I turned it into Rapido. Plone 5. Based on dexterity.
- rapido.core, totally independent of Plone.
- Storage service: rapido.souper provides a storage service based on Souper. Souper works on Plone and Pyramid, so I chose it.
- rapido.plone, standard dexterity content types, adapts them using rapido.core, ideally uses nothing but plone.api.
- rapido.substanced, standard substanced.content classes, uses nothing but Substance D api.
[Demo of Plone part and Substance D part.]
So how is this done?
- TTW scripting is what Rapido is about. I could not use PythonScript, but I used zope.untrustedpython.
- Catalog: repozo.catalog is just fine, working on both systems.
- Content persistence: souper, created by Blue Dynamics, designed to work on both pyramid and Plone.
- settings persistence: using annotations.
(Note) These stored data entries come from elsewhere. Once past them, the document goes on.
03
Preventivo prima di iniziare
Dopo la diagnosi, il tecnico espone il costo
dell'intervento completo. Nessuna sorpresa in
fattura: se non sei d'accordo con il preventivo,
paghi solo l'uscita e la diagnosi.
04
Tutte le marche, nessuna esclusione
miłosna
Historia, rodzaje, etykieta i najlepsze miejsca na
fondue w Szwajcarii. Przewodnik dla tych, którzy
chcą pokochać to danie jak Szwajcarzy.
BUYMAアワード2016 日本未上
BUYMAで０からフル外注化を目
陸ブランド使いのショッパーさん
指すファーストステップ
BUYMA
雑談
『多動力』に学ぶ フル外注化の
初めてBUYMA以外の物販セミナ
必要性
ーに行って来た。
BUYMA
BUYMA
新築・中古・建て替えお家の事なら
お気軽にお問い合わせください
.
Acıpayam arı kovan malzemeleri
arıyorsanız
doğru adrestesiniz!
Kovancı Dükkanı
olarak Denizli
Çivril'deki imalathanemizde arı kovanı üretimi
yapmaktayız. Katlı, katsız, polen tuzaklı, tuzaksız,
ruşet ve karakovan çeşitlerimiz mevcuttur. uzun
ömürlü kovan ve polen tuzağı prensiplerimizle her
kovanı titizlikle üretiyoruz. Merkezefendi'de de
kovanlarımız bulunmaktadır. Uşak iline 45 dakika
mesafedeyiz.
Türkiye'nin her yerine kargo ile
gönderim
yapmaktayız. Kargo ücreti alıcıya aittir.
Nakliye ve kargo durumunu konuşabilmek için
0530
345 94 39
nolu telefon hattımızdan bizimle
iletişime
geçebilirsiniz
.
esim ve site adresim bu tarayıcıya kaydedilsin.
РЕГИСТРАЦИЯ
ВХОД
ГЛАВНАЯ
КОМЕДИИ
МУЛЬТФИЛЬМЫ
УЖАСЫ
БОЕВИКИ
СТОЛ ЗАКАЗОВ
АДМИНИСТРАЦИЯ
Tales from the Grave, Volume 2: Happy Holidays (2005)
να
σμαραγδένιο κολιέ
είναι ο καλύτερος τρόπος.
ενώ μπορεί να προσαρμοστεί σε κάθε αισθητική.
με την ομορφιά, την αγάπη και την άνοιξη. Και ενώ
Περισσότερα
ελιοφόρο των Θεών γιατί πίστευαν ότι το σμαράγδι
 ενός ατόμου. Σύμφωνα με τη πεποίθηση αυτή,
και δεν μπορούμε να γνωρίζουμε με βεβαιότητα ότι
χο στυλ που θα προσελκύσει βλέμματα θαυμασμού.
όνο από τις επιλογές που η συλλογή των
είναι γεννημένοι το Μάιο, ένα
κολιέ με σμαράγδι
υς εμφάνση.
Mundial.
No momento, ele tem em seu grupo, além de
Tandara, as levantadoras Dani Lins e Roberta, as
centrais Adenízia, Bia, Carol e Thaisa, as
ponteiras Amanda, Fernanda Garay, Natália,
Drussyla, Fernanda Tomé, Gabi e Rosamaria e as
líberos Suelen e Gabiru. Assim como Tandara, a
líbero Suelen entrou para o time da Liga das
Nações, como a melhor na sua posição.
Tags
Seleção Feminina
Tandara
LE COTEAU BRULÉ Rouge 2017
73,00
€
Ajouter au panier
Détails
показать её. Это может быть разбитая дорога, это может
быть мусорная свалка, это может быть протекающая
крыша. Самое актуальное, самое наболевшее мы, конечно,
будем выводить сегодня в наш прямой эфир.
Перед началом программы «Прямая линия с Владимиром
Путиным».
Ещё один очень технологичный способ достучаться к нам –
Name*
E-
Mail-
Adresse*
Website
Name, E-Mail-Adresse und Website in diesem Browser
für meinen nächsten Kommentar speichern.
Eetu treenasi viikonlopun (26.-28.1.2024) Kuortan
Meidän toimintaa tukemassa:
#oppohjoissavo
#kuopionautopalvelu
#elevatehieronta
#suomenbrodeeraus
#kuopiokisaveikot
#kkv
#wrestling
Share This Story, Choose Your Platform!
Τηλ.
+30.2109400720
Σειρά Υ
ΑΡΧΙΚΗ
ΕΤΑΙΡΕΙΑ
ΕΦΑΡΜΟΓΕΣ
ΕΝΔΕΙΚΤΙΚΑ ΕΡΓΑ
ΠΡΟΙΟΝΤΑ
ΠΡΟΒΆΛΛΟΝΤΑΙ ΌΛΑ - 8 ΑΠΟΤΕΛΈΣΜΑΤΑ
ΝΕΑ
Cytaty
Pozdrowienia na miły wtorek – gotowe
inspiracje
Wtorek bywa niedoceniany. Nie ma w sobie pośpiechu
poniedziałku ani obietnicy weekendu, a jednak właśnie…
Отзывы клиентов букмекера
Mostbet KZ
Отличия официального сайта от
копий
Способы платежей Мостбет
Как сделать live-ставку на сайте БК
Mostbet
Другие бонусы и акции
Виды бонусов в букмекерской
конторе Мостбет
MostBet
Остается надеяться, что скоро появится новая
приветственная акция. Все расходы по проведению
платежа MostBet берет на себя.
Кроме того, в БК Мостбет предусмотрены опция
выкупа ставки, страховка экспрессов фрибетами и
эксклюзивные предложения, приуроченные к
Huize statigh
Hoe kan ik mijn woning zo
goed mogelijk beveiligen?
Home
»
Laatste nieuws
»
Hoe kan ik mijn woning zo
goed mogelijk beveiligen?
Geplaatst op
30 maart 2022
Very basic, but just works. Both contents can be IAttributeAnnotatable.
- Forms and widgets. Substance D has Deform, but it is not rich enough. Porting z3c.form to Substance D... maybe not. So: client side rendering with Angular Schema Form.
- Access control. Both systems have a granular ACL service. Probably possible to support them both transparently, but for now I created a custom security implementation.
My experience with Substance D. Pros:
- Fun.
- Happy to find all the good ingredients.
- Fast testing.
Cons:
- Not 100 percent ZCA ready, need to call config.hook_zca(), it works fine, no problem, I am just not comfortable with the 'hook' term here. Also, we would probably need a local registry.
Conclusions for me about Plone future:
- ZCA plus buildout plus ZODB make our identity, and we must preserve it. It sets us apart, it is something strong.
- We can find clever approaches to avoid a full rewrite. For example do more in plone.api instead of relying on what Zope does for us.
- Can we easily migrate to Substance D? No.
- Should we migrate to something else? No.